*Work task a*. Copy the rows from the line that contains "lo: link beat detected" through the end of the rows, keeping both ends and leaving out the pictures.

*Passage for review*.

***

Background Jobs Without a Job Queue
You don't need Redis, RabbitMQ, or Sidekiq for most background work. A 60-line Python loop and a SQLite table will carry you further than you think.
Every tutorial about background jobs starts the same way: install Redis, install Sidekiq or Celery or BullMQ, configure a worker pool, set up Sentinel for high availability, learn the YAML schema. Two thousand lines of infrastructure later, you have the ability to run a function asynchronously.
For four production APIs handling tens of thousands of jobs per day, we use approximately sixty lines of Python and a SQLite table. It has not failed in months. Here is what that looks like and why it works.

***

*Provided entries*.
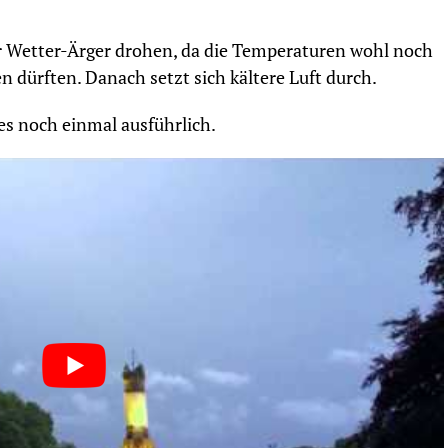
 Wetter-Ärger drohen, da die Temperaturen wohl noch
 dürften. Danach setzt sich kältere Luft durch.
es noch einmal ausführlich.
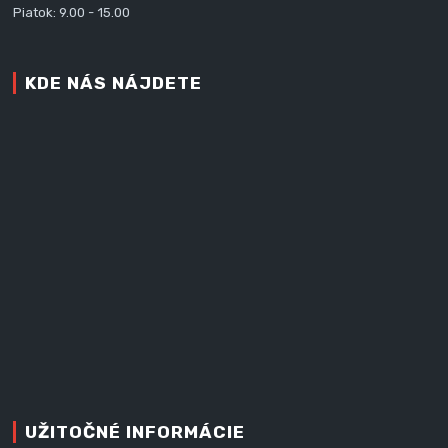
Piatok: 9.00 - 15.00
KDE NÁS NÁJDETE
UŽITOČNÉ INFORMÁCIE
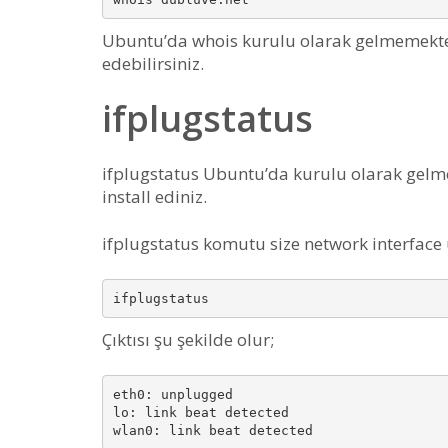
Ubuntu’da whois kurulu olarak gelmemekt
edebilirsiniz.
ifplugstatus
ifplugstatus Ubuntu’da kurulu olarak gel
install ediniz.
ifplugstatus komutu size network interface ü
Çıktısı şu şekilde olur;
eth0: unplugged

lo: link beat detected
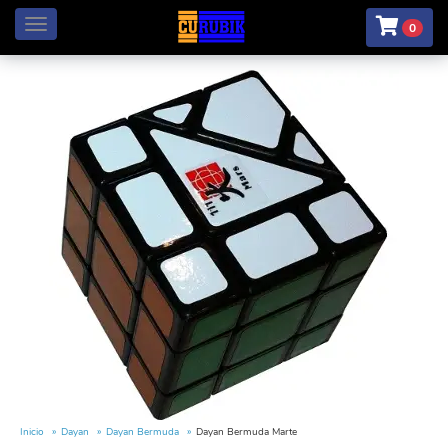
Menú
0
Inicio
Dayan
Dayan Bermuda
Dayan Bermuda Marte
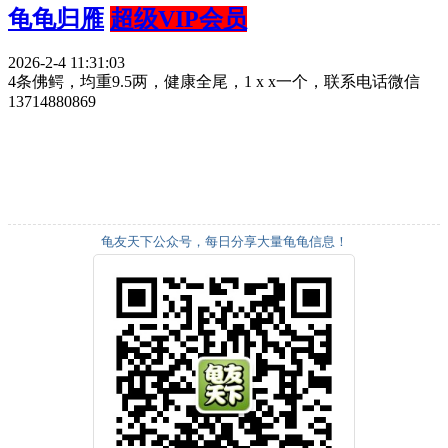
龟龟归雁
超级VIP会员
2026-2-4 11:31:03
4条佛鳄，均重9.5两，健康全尾，1 x x一个，联系电话微信
13714880869
龟友天下公众号，每日分享大量龟龟信息！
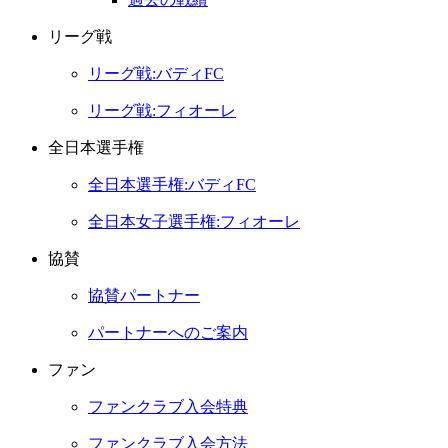
リーグ戦
リーグ戦:バディFC
リーグ戦:フィオーレ
全日本選手権
全日本選手権:バディFC
全日本女子選手権:フィオーレ
協賛
協賛パートナー
パートナーへのご案内
ファン
ファンクラブ入会特典
ファンクラブ入会方法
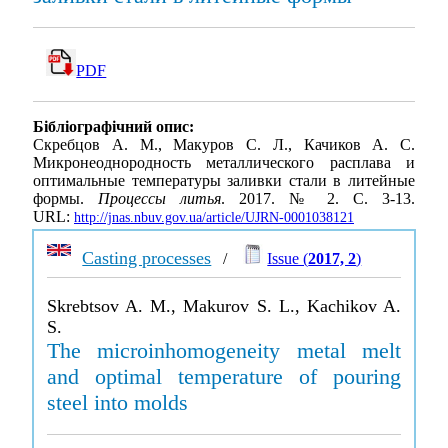
PDF
Бібліографічний опис:
Скребцов А. М., Макуров С. Л., Качиков А. С.
Mикронеоднородность металлического расплава и
оптимальные температуры заливки стали в литейные
формы.
Процессы литья
. 2017. № 2. С. 3-13.
URL:
http://jnas.nbuv.gov.ua/article/UJRN-0001038121
Casting processes
/
Issue (
2017, 2
)
Skrebtsov A. M., Makurov S. L., Kachikov A.
S.
The microinhomogeneity metal melt
and optimal temperature of pouring
steel into molds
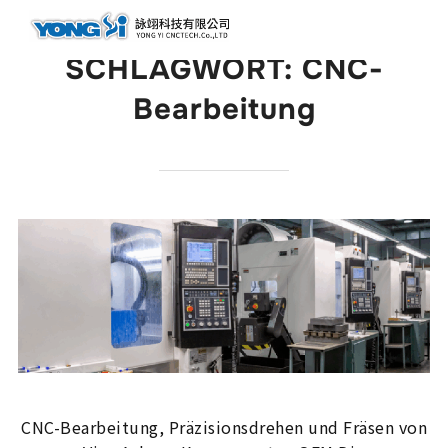
springen
SCHLAGWORT:
CNC-
Bearbeitung
CNC-Bearbeitung, Präzisionsdrehen und Fräsen von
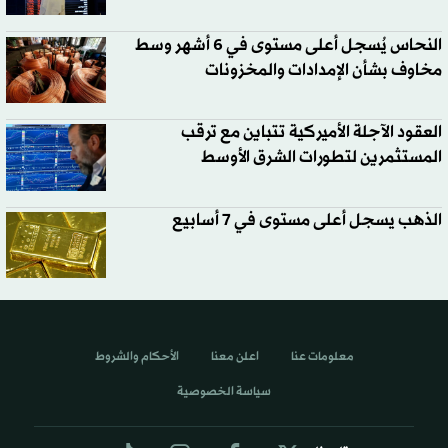
النحاس يُسجل أعلى مستوى في 6 أشهر وسط
مخاوف بشأن الإمدادات والمخزونات
العقود الآجلة الأميركية تتباين مع ترقب
المستثمرين لتطورات الشرق الأوسط
الذهب يسجل أعلى مستوى في 7 أسابيع
معلومات عنا
اعلن معنا
الأحكام والشروط
سياسة الخصوصية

***

*Work task b*.
Answer these questions from the article on background jobs:
(i) How many lines of infrastructure does the tutorial approach end up with?
(ii) How many production APIs use the approach described?
(iii) What kind of table does that approach use?

*Task output a*.
lo: link beat detected
Menú
0
Inicio
Dayan
Dayan Bermuda
Dayan Bermuda Marte
龟龟归雁
超级VIP会员
2026-2-4 11:31:03
4条佛鳄，均重9.5两，健康全尾，1 x x一个，联系电话微信
13714880869
龟友天下公众号，每日分享大量龟龟信息！
リーグ戦
リーグ戦:バディFC
リーグ戦:フィオーレ
全日本選手権
全日本選手権:バディFC
全日本女子選手権:フィオーレ
協賛
協賛パートナー
パートナーへのご案内
ファン
ファンクラブ入会特典
ファンクラブ入会方法
PDF
Бібліографічний опис:
Скребцов А. М., Макуров С. Л., Качиков А. С.
Mикронеоднородность металлического расплава и
оптимальные температуры заливки стали в литейные
формы.
Процессы литья
. 2017. № 2. С. 3-13.
URL:
http://jnas.nbuv.gov.ua/article/UJRN-0001038121
Casting processes
/
Issue (
2017, 2
)
Skrebtsov A. M., Makurov S. L., Kachikov A.
S.
The microinhomogeneity metal melt
and optimal temperature of pouring
steel into molds
springen
SCHLAGWORT:
CNC-
Bearbeitung
CNC-Bearbeitung, Präzisionsdrehen und Fräsen von
النحاس يُسجل أعلى مستوى في 6 أشهر وسط
مخاوف بشأن الإمدادات والمخزونات
العقود الآجلة الأميركية تتباين مع ترقب
المستثمرين لتطورات الشرق الأوسط
الذهب يسجل أعلى مستوى في 7 أسابيع
معلومات عنا
اعلن معنا
الأحكام والشروط
سياسة الخصوصية

*Task output b*.
(i) Two thousand lines.
(ii) Four.
(iii) A SQLite table.